7月の参院選で安倍晋三首相が札幌市で街頭演説した際、ヤジを飛ばした市民らを北海道警の警察官が排除した問題を考えるシンポジウムが22日、札幌市中央区で開かれた。ヤジを飛ばして排除された大杉雅栄さん(31)は「排除は全国で行われている。日本社会は自由を手放しかけている」と危機感を訴えた。排除から3カ月が経過した現在も、道警は「事実を確認中で、捜査にも支障がある」などとしており、参加者らは説明を求めるなどの集会決議を採択した。

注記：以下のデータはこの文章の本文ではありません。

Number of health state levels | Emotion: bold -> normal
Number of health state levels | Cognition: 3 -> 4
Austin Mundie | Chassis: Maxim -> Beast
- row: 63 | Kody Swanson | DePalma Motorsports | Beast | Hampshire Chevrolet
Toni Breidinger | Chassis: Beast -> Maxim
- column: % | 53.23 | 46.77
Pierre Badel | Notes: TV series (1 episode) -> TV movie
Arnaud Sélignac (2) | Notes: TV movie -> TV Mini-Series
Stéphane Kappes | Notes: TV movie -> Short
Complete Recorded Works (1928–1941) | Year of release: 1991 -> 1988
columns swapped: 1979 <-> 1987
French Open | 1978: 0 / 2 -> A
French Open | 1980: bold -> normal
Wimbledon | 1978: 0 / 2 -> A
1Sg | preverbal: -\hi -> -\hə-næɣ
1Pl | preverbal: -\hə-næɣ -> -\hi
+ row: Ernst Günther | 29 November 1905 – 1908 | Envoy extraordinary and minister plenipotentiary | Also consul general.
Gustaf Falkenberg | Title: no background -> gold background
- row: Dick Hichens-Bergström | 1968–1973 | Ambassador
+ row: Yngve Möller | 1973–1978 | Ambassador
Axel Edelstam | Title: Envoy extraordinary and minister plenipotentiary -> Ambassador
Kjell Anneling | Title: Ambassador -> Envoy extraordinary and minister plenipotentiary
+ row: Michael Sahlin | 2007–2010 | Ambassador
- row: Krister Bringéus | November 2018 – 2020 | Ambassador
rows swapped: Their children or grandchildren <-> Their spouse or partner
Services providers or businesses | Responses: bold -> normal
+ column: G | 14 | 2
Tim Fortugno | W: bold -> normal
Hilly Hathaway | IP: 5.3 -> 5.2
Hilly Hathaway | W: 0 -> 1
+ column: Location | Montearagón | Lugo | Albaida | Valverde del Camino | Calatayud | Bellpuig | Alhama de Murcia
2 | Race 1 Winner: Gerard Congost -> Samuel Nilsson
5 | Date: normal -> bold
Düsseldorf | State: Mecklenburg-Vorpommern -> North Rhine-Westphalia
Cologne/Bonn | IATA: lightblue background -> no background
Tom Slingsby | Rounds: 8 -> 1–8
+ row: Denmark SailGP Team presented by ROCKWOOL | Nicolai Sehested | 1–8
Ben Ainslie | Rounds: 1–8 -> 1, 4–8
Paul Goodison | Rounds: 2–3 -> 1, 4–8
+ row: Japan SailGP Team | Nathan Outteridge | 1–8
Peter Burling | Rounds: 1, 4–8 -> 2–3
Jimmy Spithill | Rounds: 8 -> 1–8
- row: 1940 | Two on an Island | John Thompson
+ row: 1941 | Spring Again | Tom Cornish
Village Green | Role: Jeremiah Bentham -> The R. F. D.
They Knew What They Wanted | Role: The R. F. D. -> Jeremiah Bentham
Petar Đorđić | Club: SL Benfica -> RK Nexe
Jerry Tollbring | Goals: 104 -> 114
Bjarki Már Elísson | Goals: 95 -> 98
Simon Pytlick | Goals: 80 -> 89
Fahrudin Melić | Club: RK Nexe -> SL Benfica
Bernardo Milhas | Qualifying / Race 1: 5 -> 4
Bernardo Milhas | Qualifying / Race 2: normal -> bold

集会で、排除・妨害行為を受けた当事者5人が証言。60代の女性は「年金100年安心プランはどうなった?」と書かれたプラカードを掲げようとした際、警察官とみられる複数の人に取り囲まれ、付きまとわれたと語った。弁護士や識者で作る実行委によると、少なくとも9人に対する排除・妨害行為が確認されたという。
パネルディスカッションでは、弁護士の神保大地氏が排除行為は警察官職務執行法を逸脱した違法行為の可能性があると解説。道警組織に詳しい元釧路方面本部長の原田宏二さん(81)は「速やかな身体拘束は現場の判断ではできない。あらかじめヤジ排除の警備方針があったはずだ」とし、道警や警察庁の組織的な判断である可能性を強調した。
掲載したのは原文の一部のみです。